:: What you are asked to do ::
What you give back must match the records below exactly.

:: Data excerpts ::
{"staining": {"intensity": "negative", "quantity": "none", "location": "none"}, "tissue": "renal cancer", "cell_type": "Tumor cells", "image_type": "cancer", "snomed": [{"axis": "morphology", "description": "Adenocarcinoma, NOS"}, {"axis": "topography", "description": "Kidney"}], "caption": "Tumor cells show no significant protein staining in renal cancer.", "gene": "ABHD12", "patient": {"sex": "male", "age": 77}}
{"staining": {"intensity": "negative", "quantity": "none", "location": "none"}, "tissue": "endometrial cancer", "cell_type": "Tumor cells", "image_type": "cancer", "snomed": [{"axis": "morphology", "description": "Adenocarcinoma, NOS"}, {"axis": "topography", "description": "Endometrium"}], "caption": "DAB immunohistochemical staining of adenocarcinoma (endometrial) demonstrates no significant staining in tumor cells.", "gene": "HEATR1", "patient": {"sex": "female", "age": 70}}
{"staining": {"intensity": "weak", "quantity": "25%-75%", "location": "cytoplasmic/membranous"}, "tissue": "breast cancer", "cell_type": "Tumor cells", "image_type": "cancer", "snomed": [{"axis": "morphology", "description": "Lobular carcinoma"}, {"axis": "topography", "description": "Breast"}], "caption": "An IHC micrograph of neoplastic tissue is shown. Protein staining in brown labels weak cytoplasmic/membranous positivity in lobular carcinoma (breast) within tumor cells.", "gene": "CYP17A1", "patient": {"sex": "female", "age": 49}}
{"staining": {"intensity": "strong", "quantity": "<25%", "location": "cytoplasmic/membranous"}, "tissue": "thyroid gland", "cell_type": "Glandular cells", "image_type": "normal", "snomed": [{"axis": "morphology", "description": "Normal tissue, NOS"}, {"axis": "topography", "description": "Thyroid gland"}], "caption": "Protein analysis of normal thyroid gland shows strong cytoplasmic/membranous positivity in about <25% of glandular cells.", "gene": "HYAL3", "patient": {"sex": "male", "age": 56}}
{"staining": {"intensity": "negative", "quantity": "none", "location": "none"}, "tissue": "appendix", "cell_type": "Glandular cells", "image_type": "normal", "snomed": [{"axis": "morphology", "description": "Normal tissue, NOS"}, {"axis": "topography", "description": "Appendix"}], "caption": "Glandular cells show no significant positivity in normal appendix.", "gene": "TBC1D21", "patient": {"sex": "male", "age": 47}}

:: Solution to the exercise ::
{"staining": {"intensity": "negative", "quantity": "none", "location": "none"}, "tissue": "renal cancer", "cell_type": "Tumor cells", "image_type": "cancer", "snomed": [{"axis": "morphology", "description": "Adenocarcinoma, NOS"}, {"axis": "topography", "description": "Kidney"}], "caption": "Tumor cells show no significant protein staining in renal cancer.", "gene": "ABHD12", "patient": {"sex": "male", "age": 77}}
{"staining": {"intensity": "negative", "quantity": "none", "location": "none"}, "tissue": "endometrial cancer", "cell_type": "Tumor cells", "image_type": "cancer", "snomed": [{"axis": "morphology", "description": "Adenocarcinoma, NOS"}, {"axis": "topography", "description": "Endometrium"}], "caption": "DAB immunohistochemical staining of adenocarcinoma (endometrial) demonstrates no significant staining in tumor cells.", "gene": "HEATR1", "patient": {"sex": "female", "age": 70}}
{"staining": {"intensity": "weak", "quantity": "25%-75%", "location": "cytoplasmic/membranous"}, "tissue": "breast cancer", "cell_type": "Tumor cells", "image_type": "cancer", "snomed": [{"axis": "morphology", "description": "Lobular carcinoma"}, {"axis": "topography", "description": "Breast"}], "caption": "An IHC micrograph of neoplastic tissue is shown. Protein staining in brown labels weak cytoplasmic/membranous positivity in lobular carcinoma (breast) within tumor cells.", "gene": "CYP17A1", "patient": {"sex": "female", "age": 49}}
{"staining": {"intensity": "strong", "quantity": "<25%", "location": "cytoplasmic/membranous"}, "tissue": "thyroid gland", "cell_type": "Glandular cells", "image_type": "normal", "snomed": [{"axis": "morphology", "description": "Normal tissue, NOS"}, {"axis": "topography", "description": "Thyroid gland"}], "caption": "Protein analysis of normal thyroid gland shows strong cytoplasmic/membranous positivity in about <25% of glandular cells.", "gene": "HYAL3", "patient": {"sex": "male", "age": 56}}
{"staining": {"intensity": "negative", "quantity": "none", "location": "none"}, "tissue": "appendix", "cell_type": "Glandular cells", "image_type": "normal", "snomed": [{"axis": "morphology", "description": "Normal tissue, NOS"}, {"axis": "topography", "description": "Appendix"}], "caption": "Glandular cells show no significant positivity in normal appendix.", "gene": "TBC1D21", "patient": {"sex": "male", "age": 47}}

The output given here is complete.